Page excerpt =>
★ ★ ★ ★ ★ ★ ★

Competitive surface hybridization has been implicated as a mechanism affecting the quantative interpretation of DNA microarray data, especially in the presence of single nucleotide polymorphism (1–3). Tawa et al. have analyzed composite hybridization curves (4) and suggested that errors in analysis originated from competition between two or more species. Recently, competitive hybridization between two DNA species has been modeled (5,6), demonstrating the nonlinear dynamic behavior of each species that is not observed in the composite signal.

Competition between different targets hybridizing to the same probe site produces two effects that adjust hybridization rates. The first is the reduction in binding sites due to hybridization of multiple targets, and the second is the displacement of lower affinity targets by higher affinity targets. In this Letter, we provide, to our knowledge, the first direct experimental evidence of the displacement of low affinity targets during surface hybridization by monitoring the individual components of a two-component hybridization for two model systems containing a 20 base wild-type sequence and an SNP sequence. In one of the systems used, the wild-type sequence folds. The experimental results clearly show the higher concentration species dominate the initial phase of hybridization, whereas during the second, competitive, phase, the match (i.e., higher affinity) species displaces the mismatch.

★ ★ ★ ★ ★ ★ ★

Recorded data =>
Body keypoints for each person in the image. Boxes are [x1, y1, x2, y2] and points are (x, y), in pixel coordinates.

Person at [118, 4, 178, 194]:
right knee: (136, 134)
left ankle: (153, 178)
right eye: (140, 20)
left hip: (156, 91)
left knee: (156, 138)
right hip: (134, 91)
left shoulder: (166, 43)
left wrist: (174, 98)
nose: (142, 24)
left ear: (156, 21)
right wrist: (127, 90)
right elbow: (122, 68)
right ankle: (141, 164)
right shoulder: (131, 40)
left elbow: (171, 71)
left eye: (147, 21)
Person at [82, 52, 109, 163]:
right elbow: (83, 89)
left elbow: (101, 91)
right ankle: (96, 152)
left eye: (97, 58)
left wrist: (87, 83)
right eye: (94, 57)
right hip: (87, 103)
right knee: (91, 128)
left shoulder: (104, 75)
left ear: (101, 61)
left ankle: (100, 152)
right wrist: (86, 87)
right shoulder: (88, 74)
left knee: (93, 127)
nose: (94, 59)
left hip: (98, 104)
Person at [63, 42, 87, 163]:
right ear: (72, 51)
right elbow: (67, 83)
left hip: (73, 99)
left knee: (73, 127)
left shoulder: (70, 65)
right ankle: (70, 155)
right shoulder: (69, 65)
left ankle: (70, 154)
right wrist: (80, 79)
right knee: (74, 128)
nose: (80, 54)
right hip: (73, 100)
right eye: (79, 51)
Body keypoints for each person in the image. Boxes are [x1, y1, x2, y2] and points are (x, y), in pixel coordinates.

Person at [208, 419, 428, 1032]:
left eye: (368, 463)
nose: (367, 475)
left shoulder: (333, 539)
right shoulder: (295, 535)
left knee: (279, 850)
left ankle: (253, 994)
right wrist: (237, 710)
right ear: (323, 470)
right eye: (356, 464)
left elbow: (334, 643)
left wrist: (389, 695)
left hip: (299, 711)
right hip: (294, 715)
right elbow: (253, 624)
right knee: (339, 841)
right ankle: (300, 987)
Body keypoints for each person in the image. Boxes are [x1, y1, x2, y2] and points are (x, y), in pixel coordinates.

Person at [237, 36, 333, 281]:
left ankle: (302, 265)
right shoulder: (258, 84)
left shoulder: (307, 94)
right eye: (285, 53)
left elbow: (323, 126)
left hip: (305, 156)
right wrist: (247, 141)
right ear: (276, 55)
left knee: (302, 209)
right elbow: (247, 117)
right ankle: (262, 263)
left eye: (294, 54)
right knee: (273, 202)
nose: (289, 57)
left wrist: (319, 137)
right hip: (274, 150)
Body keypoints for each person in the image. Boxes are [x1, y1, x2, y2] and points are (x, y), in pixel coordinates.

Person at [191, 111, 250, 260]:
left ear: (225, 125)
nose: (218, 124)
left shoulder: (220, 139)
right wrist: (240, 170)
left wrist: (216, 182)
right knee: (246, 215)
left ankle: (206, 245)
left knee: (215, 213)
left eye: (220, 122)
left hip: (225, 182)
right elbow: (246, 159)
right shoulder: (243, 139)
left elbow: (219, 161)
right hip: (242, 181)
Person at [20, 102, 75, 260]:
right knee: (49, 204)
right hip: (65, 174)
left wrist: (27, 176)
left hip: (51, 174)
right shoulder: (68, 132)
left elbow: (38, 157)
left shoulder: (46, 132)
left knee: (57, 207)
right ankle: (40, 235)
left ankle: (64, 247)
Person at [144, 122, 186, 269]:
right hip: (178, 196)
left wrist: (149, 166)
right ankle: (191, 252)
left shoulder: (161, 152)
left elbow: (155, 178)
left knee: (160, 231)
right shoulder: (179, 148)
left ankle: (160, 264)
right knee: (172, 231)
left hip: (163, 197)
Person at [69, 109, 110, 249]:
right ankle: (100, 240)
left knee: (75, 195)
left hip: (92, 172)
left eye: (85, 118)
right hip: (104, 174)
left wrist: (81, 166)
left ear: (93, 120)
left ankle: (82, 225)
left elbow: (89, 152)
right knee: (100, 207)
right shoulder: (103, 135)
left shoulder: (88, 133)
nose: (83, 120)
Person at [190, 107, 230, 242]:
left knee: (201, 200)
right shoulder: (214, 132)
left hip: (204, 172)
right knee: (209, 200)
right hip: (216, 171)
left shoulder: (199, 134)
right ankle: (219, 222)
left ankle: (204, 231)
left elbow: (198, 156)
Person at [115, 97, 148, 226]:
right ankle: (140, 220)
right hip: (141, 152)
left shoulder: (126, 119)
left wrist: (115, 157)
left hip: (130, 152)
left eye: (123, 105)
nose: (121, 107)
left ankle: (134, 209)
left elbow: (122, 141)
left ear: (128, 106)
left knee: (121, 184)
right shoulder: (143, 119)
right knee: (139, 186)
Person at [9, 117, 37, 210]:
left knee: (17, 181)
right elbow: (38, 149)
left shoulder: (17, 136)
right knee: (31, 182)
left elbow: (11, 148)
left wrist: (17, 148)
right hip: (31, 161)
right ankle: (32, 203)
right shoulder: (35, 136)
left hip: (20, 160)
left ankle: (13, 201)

★ ★ ★ ★ ★ ★ ★

Problem to solve =>
Repeat the passage on competitive DNA hybridization, beginning at the words "Competitive surface hybridization" and stopping after "the composite signal.", and switch every "species" to "targets".

Answer section =>
Competitive surface hybridization has been implicated as a mechanism affecting the quantative interpretation of DNA microarray data, especially in the presence of single nucleotide polymorphism (1–3). Tawa et al. have analyzed composite hybridization curves (4) and suggested that errors in analysis originated from competition between two or more targets. Recently, competitive hybridization between two DNA targets has been modeled (5,6), demonstrating the nonlinear dynamic behavior of each targets that is not observed in the composite signal.